*** Provided material Section Begins ***
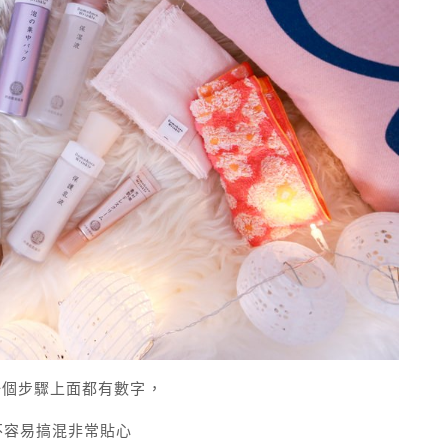
一個步驟上面都有數字，
不容易搞混非常貼心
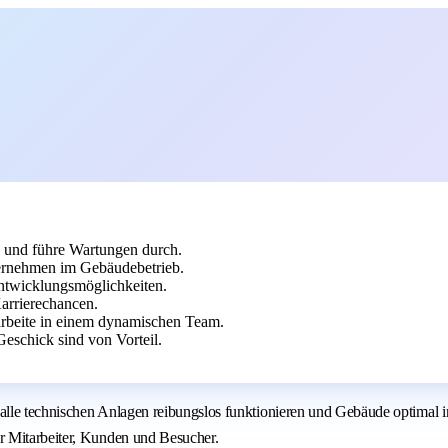
n und führe Wartungen durch.
rnehmen im Gebäudebetrieb.
ntwicklungsmöglichkeiten.
arrierechancen.
arbeite in einem dynamischen Team.
eschick sind von Vorteil.
lle technischen Anlagen reibungslos funktionieren und Gebäude optimal i
r Mitarbeiter, Kunden und Besucher.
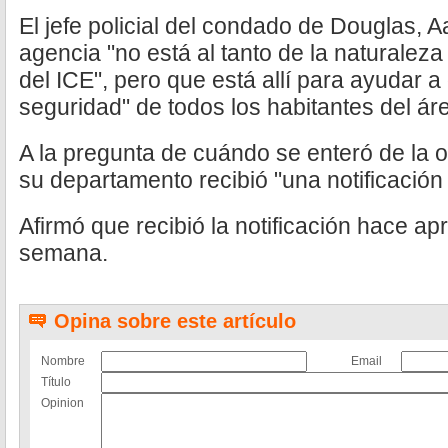
El jefe policial del condado de Douglas, 
agencia "no está al tanto de la naturalez
del ICE", pero que está allí para ayudar a 
seguridad" de todos los habitantes del ár
A la pregunta de cuándo se enteró de la 
su departamento recibió "una notificación
Afirmó que recibió la notificación hace 
semana.
Opina sobre este artículo
Nombre
Email
Título
Opinion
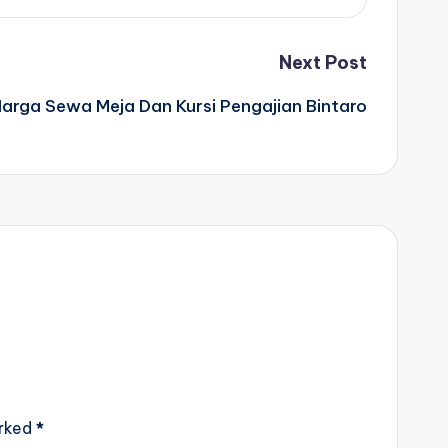
Next Post
arga Sewa Meja Dan Kursi Pengajian Bintaro
arked
*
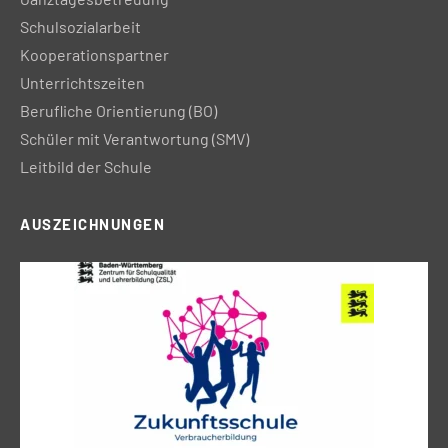
Schulsozialarbeit
Kooperationspartner
Unterrichtszeiten
Berufliche Orientierung (BO)
Schüler mit Verantwortung (SMV)
Leitbild der Schule
AUSZEICHNUNGEN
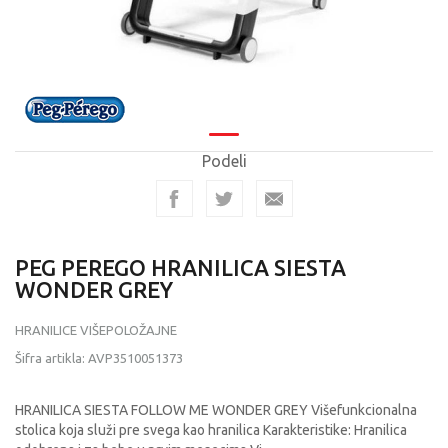
Podeli
PEG PEREGO HRANILICA SIESTA
WONDER GREY
HRANILICE VIŠEPOLOŽAJNE
Šifra artikla:
AVP3510051373
HRANILICA SIESTA FOLLOW ME WONDER GREY Višefunkcionalna
stolica koja služi pre svega kao hranilica Karakteristike: Hranilica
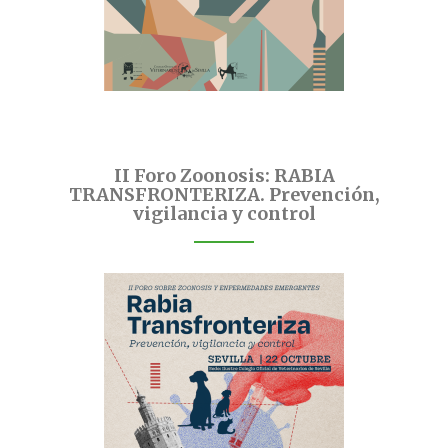
II Foro Zoonosis: RABIA
TRANSFRONTERIZA. Prevención,
vigilancia y control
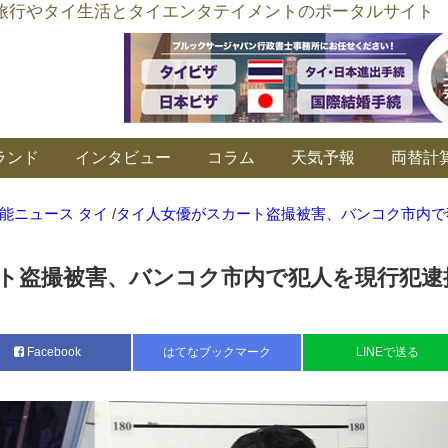
อร์ลิงค์ タイ旅行やタイ生活とタイエンタテイメントのポータルサイト
ランド
インタビュー
コラム
天気予報
両替計
能ニュース タイ
/
タイ人女優がスカート盗撮被害、バンコク市内で
ト盗撮被害、バンコク市内で犯人を現行犯逮
Facebook
はてなブックマーク
LINEで送る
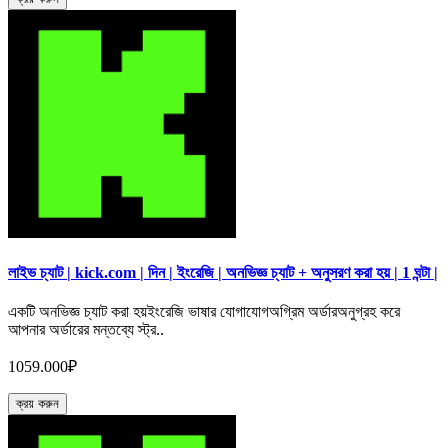
লাইভ চ্যাট | kick.com | দিন | ইংরেজি | অনভিজ্ঞ চ্যাট + অনুসরণ করা হয় | 1 ঘন্টা |
একটি অনভিজ্ঞ চ্যাট করা হয়ইংরেজি ভাষার যোগাযোগঅগ্রিম অর্ডারঅনুগ্রহ করে
আপনার অর্ডারের মন্তব্যে স্ট্র..
1059.000₽
ক্রয় করুন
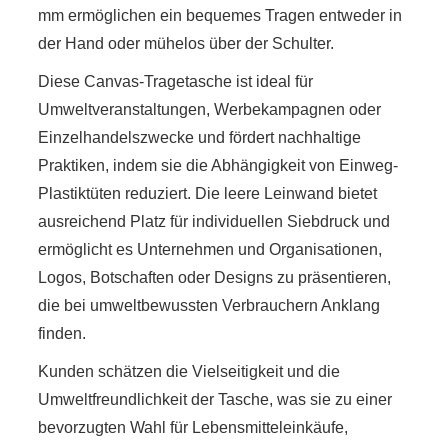
mm ermöglichen ein bequemes Tragen entweder in
der Hand oder mühelos über der Schulter.
Diese Canvas-Tragetasche ist ideal für
Umweltveranstaltungen, Werbekampagnen oder
Einzelhandelszwecke und fördert nachhaltige
Praktiken, indem sie die Abhängigkeit von Einweg-
Plastiktüten reduziert. Die leere Leinwand bietet
ausreichend Platz für individuellen Siebdruck und
ermöglicht es Unternehmen und Organisationen,
Logos, Botschaften oder Designs zu präsentieren,
die bei umweltbewussten Verbrauchern Anklang
finden.
Kunden schätzen die Vielseitigkeit und die
Umweltfreundlichkeit der Tasche, was sie zu einer
bevorzugten Wahl für Lebensmitteleinkäufe,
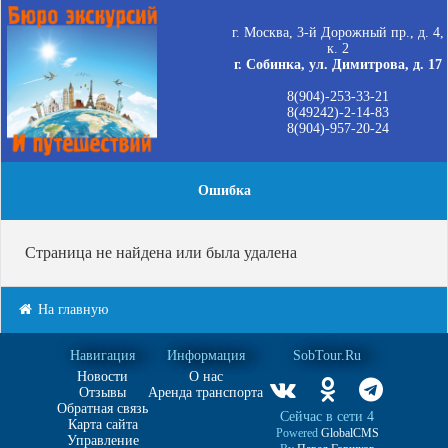
г. Москва, 3-й Дорожный пр., д. 4,
к. 2
г. Собинка, ул. Димитрова, д. 17
8(904)-253-33-21
8(49242)-2-14-83
8(904)-957-20-24
Ошибка
Страница не найдена или была удалена
На главную
Навигация
Информация
SobTour.Ru
Новости
О нас
Отзывы
Аренда транспорта
Обратная связь
Сейчас в сети 4
Карта сайта
Powered
GlobalCMS
Управление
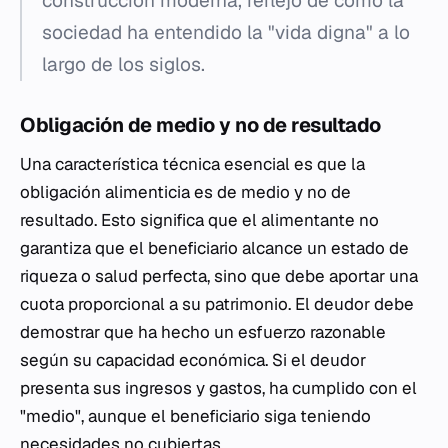
construcción moderna, reflejo de cómo la
sociedad ha entendido la "vida digna" a lo
largo de los siglos.
Obligación de medio y no de resultado
Una característica técnica esencial es que la
obligación alimenticia es de medio y no de
resultado. Esto significa que el alimentante no
garantiza que el beneficiario alcance un estado de
riqueza o salud perfecta, sino que debe aportar una
cuota proporcional a su patrimonio. El deudor debe
demostrar que ha hecho un esfuerzo razonable
según su capacidad económica. Si el deudor
presenta sus ingresos y gastos, ha cumplido con el
"medio", aunque el beneficiario siga teniendo
necesidades no cubiertas.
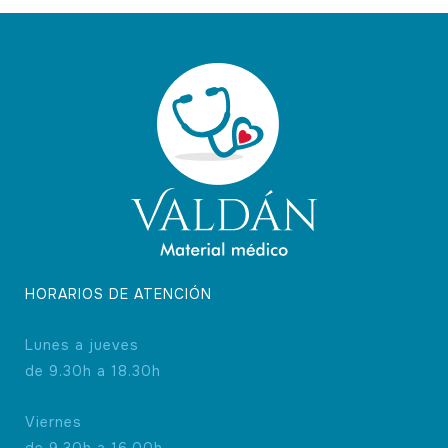
HORARIOS DE ATENCIÓN
Lunes a jueves
de 9.30h a 18.30h
Viernes
de 9.30h a 16.00h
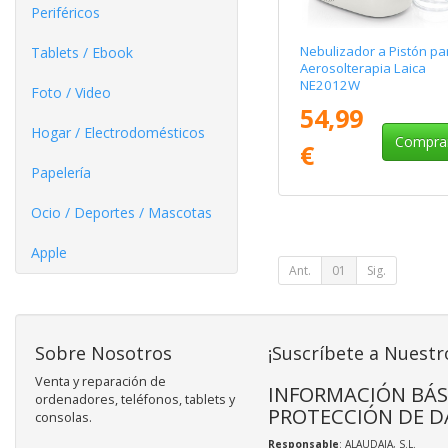
Periféricos
Nebulizador a Pistón pa
Tablets / Ebook
Aerosolterapia Laica
NE2012W
Foto / Video
54,99
Hogar / Electrodomésticos
Compra
€
Papelería
Ocio / Deportes / Mascotas
Apple
Ant.
01
Sig.
Sobre Nosotros
¡Suscríbete a Nuestr
Venta y reparación de
INFORMACIÓN BÁS
ordenadores, teléfonos, tablets y
PROTECCIÓN DE D
consolas.
Responsable
: ALAUDAJA, S.L.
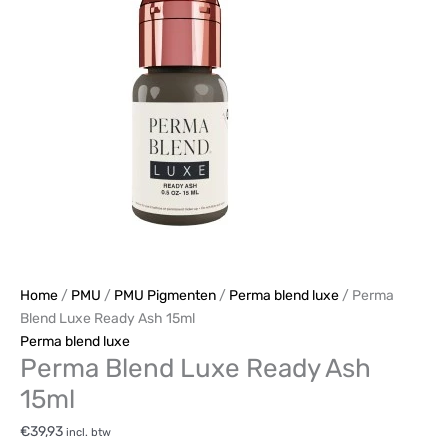
Home
/
PMU
/
PMU Pigmenten
/
Perma blend luxe
/ Perma
Blend Luxe Ready Ash 15ml
Perma blend luxe
Perma Blend Luxe Ready Ash
15ml
€
39,93
incl. btw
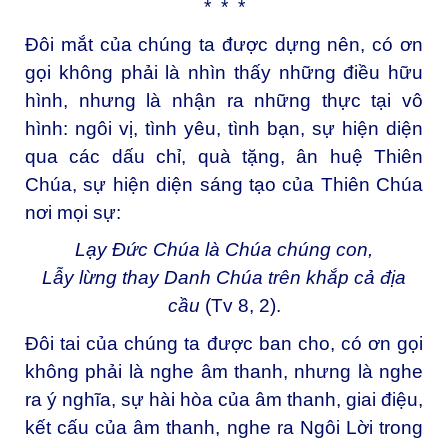
* * *
Đôi mắt của chúng ta được dựng nên, có ơn
gọi không phải là nhìn thấy những điều hữu
hình, nhưng là nhận ra những thực tại vô
hình: ngôi vị, tình yêu, tình bạn, sự hiện diện
qua các dấu chỉ, quà tặng, ân huệ Thiên
Chúa, sự hiện diện sáng tạo của Thiên Chúa
nơi mọi sự:
Lạy Đức Chúa là Chúa chúng con,
Lẫy lừng thay Danh Chúa trên khắp cả địa
cầu
(Tv 8, 2).
Đôi tai của chúng ta được ban cho, có ơn gọi
không phải là nghe âm thanh, nhưng là nghe
ra ý nghĩa, sự hài hòa của âm thanh, giai điệu,
kết cấu của âm thanh, nghe ra Ngôi Lời trong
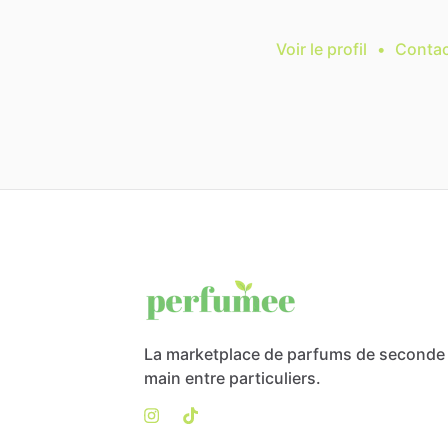
Voir le profil
•
Contac
La marketplace de parfums de seconde
main entre particuliers.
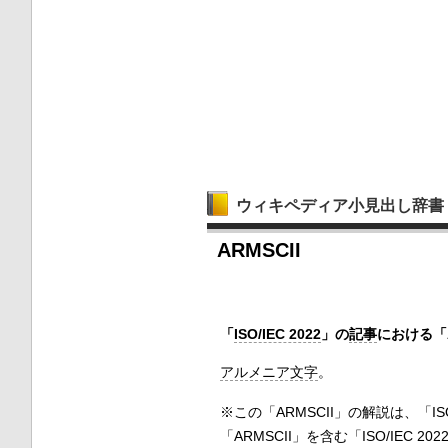
ウィキペディア小見出し辞書
ARMSCII
「
ISO/IEC 2022
」の
記事
における「A
アルメニア文字
。
※この「ARMSCII」の解説は、「IS
「ARMSCII」を含む「ISO/IEC 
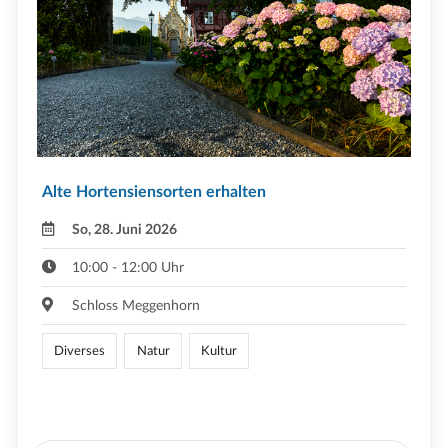
Alte Hortensiensorten erhalten
So, 28. Juni 2026
10:00 - 12:00 Uhr
Schloss Meggenhorn
Diverses
Natur
Kultur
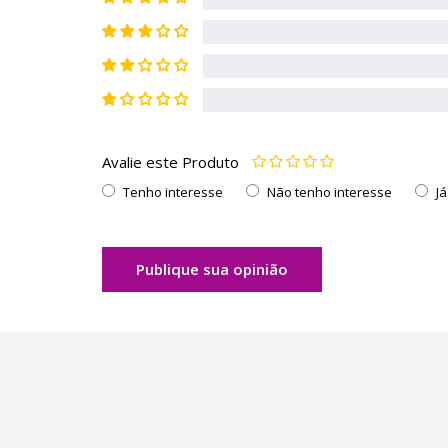
Avalie este Produto
Tenho interesse
Não tenho interesse
J
Publique sua opinião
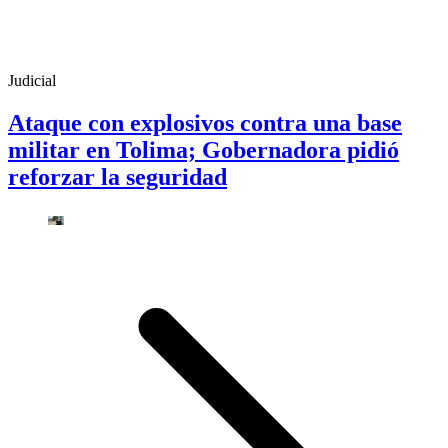
Judicial
Ataque con explosivos contra una base
militar en Tolima; Gobernadora pidió
reforzar la seguridad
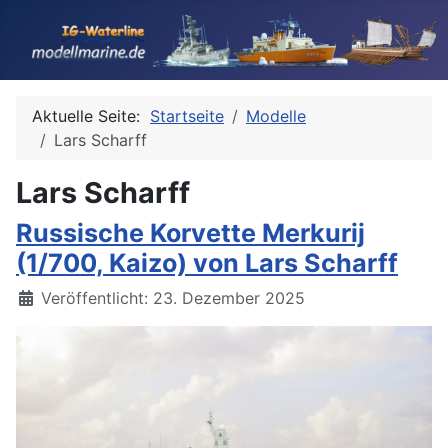
Aktuelle Seite:
Startseite
Modelle
Lars Scharff
Lars Scharff
Russische Korvette Merkurij
(1/700, Kaizo) von Lars Scharff
Details
Veröffentlicht: 23. Dezember 2025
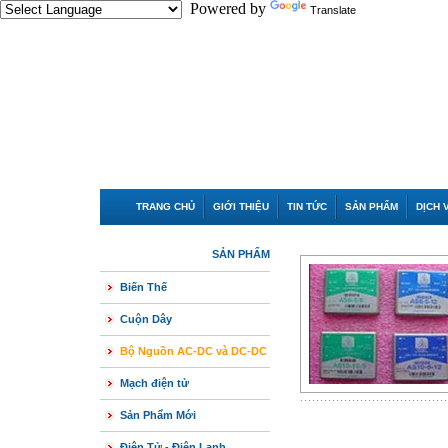
Powered by
Translate
TRANG CHỦ
GIỚI THIỆU
TIN TỨC
SẢN PHẨM
DỊCH 
SẢN PHẨM
Biến Thế
Cuộn Dây
Bộ Nguồn AC-DC và DC-DC
Mạch điện tử
Sản Phẩm Mới
Điện Tử - Điện Lạnh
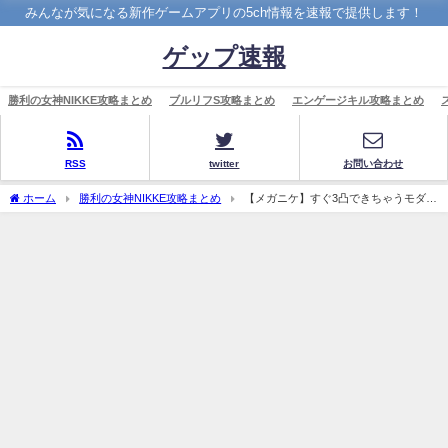
みんなが気になる新作ゲームアプリの5ch情報を速報で提供します！
ゲップ速報
勝利の女神NIKKE攻略まとめ
ブルリフS攻略まとめ
エンゲージキル攻略まとめ
RSS
twitter
お問い合わせ
ホーム
勝利の女神NIKKE攻略まとめ
【メガニケ】すぐ3凸できちゃうモダニ
アが最強なのつまんないな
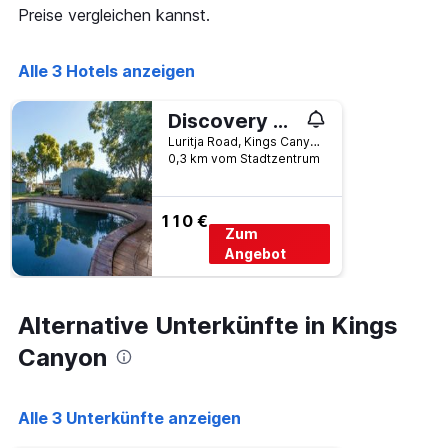
die
Preise vergleichen kannst.
die
Wochentage
anzeigt.
Alle 3 Hotels anzeigen
Das
Diagramm
Discovery Resorts - Kings Canyon
hat
1
Luritja Road, Kings Canyon, NT, Australien
Y-
0,3 km vom Stadtzentrum
Achse,
die
den
110 €
Zum
durchschnittlichen
Zimmerpreis
Angebot
anzeigt.
Alternative Unterkünfte in Kings
Canyon
Alle 3 Unterkünfte anzeigen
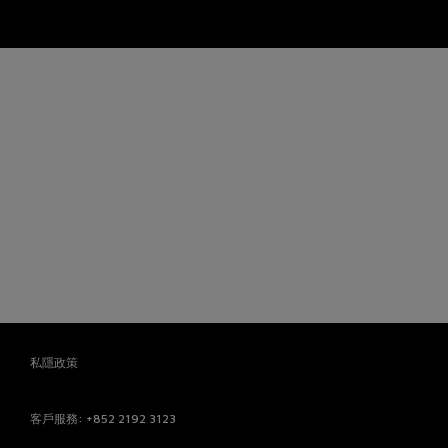
私隱政策
客戶服務
: +852 2192 3123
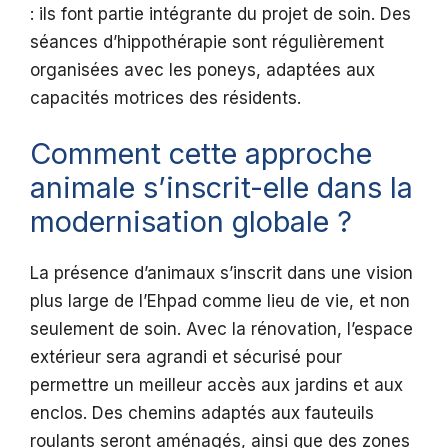
: ils font partie intégrante du projet de soin. Des
séances d’hippothérapie sont régulièrement
organisées avec les poneys, adaptées aux
capacités motrices des résidents.
Comment cette approche
animale s’inscrit-elle dans la
modernisation globale ?
La présence d’animaux s’inscrit dans une vision
plus large de l’Ehpad comme lieu de vie, et non
seulement de soin. Avec la rénovation, l’espace
extérieur sera agrandi et sécurisé pour
permettre un meilleur accès aux jardins et aux
enclos. Des chemins adaptés aux fauteuils
roulants seront aménagés, ainsi que des zones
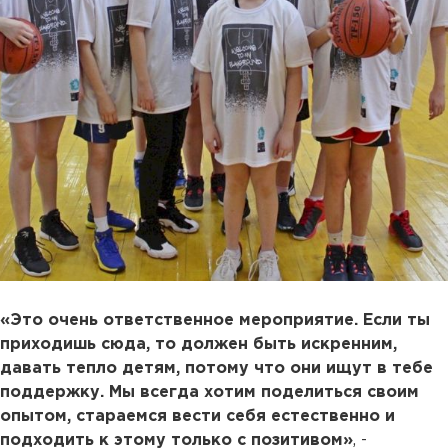
«Это очень ответственное мероприятие. Если ты
приходишь сюда, то должен быть искренним,
давать тепло детям, потому что они ищут в тебе
поддержку. Мы всегда хотим поделиться своим
опытом, стараемся вести себя естественно и
подходить к этому только с позитивом»
, -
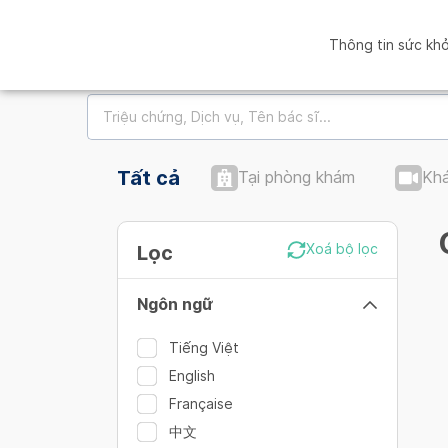
Thông tin sức kh
Tất cả
Tại phòng khám
Khá
Lọc
Xoá bộ lọc
Ngôn ngữ
Tiếng Việt
English
Française
中文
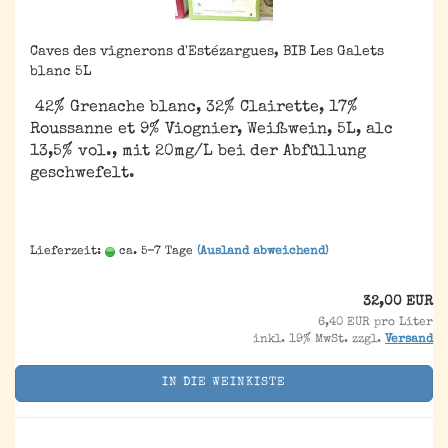
Caves des vignerons d'Estézargues, BIB Les Galets
blanc 5L
42% Grenache blanc, 32% Clairette, 17%
Roussanne et 9% Viognier, Weißwein, 5L, alc
13,5% vol., mit 20mg/L bei der Abfüllung
geschwefelt.
Lieferzeit:
ca. 5-7 Tage
(Ausland abweichend)
32,00 EUR
6,40 EUR pro Liter
inkl. 19% MwSt. zzgl.
Versand
IN DIE WEINKISTE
*** Provided material Section Ends ***
Directions:
Starting from the records above, filter out all lines except those containing the word "inscrit".

Written answer:
animale s’inscrit-elle dans la
La présence d’animaux s’inscrit dans une vision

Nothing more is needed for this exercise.